The most prominent legal and legislative question—one that has major implications for workers in industries as varied as construction and trucking—is whether Uber drivers are being misclassified when Uber considers them independent contractors instead of actual employees. Independent contractors lack important protections, such as unemployment insurance and compensation for on-the-job injuries, that are granted to workers classified as employees. They also must pay both the employer’s and the employee’s portions of the Social-Security payroll tax. This classification also has implications for collective bargaining (as independent contractors are not covered by the legal framework enabling it) and for the overall collection of tax revenues (as the failure to report income is very common among independent contractors).Some argue that work through digital platforms is so qualitatively different that new legal categories are required to govern employment relations. This is reminiscent of Amazon’s argument in the 1990s that online orders shouldn’t be subject to sales tax because they are qualitatively different from brick-and-mortar purchases—an argument that rings even more hollow now than then. The Harvard law professor Ben Sachs has persuasively argued that Uber should be considered an employer and that “workers can choose when and how much to work, and can even work without immediate supervision, and still be employees.” The challenge, then, is to preserve the plainly evident value of Uber’s services while having the company comply with rules that provide adequate consumer, tax, and worker protections.

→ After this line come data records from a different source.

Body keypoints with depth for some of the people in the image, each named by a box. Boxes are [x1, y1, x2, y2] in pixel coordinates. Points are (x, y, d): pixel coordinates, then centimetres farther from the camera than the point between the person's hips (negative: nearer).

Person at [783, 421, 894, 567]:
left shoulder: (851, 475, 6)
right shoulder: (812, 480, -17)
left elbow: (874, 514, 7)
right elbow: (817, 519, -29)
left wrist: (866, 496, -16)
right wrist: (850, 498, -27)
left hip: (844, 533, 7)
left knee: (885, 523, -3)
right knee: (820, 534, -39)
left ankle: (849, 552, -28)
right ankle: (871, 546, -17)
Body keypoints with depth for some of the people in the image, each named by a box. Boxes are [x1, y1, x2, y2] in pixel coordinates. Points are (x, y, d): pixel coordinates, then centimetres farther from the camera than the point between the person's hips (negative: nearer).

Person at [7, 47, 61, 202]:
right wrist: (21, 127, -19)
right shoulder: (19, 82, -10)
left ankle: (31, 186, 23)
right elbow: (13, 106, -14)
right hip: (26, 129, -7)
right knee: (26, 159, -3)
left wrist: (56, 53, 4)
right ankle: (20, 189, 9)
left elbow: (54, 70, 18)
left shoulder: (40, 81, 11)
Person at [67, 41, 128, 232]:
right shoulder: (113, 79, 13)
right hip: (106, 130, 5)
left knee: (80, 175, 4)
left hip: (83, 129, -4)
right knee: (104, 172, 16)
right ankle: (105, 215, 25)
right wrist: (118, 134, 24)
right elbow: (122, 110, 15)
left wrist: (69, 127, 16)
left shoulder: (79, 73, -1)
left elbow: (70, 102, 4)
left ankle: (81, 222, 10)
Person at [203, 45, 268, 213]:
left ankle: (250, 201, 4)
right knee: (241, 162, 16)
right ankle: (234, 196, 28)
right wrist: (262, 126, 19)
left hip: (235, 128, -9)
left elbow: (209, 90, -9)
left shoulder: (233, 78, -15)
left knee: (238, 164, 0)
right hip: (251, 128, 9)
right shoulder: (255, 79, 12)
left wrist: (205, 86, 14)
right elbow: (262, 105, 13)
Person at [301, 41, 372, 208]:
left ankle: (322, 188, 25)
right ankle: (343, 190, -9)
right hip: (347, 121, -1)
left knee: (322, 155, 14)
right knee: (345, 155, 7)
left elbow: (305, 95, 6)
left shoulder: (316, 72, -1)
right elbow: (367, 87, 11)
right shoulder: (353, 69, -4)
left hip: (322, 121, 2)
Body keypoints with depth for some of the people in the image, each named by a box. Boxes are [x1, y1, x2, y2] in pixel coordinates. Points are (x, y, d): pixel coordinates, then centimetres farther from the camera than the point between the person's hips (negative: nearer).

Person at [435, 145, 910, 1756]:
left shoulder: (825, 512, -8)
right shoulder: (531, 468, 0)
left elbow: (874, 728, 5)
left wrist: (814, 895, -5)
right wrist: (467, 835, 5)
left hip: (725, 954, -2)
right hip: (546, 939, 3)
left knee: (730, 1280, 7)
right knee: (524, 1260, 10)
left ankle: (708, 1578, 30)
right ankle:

With all this in mind, it is strange that so much attention is paid to the speculative future of gig work and possible widespread automation—developments attributed to technological change—when there are so many problems that already exist in the labor market today. The most prominent example is the overwhelming stagnation of white-collar and blue-collar wages: The Bureau of Labor Statistics reports that from 2007 to 2014 the bottom 87 percent of workers faced falling or stagnant wages, and the bottom 80 percent endured falling or stagnant compensation (which includes wages and benefits). There is also the erosion of the retirement system, the
fissuring of the workplace as temporary staffing and subcontracting have become more common, widespread misclassification of employees as independent contractors, a minimum wage whose buying power has been dramatically lowered by inflation, and the erosion of collective bargaining. Other challenges include the ongoing evolution of globalization and immigration, and the shifting demographics of our workforce (becoming majority minority, for instance).
None of these forces are being driven by technology: Rather, most embody a shift in the rules of the labor market dictated by policies adopted under pressure from the wealthy and powerful. When thinking through the future of work, the focus should mostly be on fixing those policies—not on a high-profile company and a gig workforce that represent a much smaller sliver of the economy than people believe.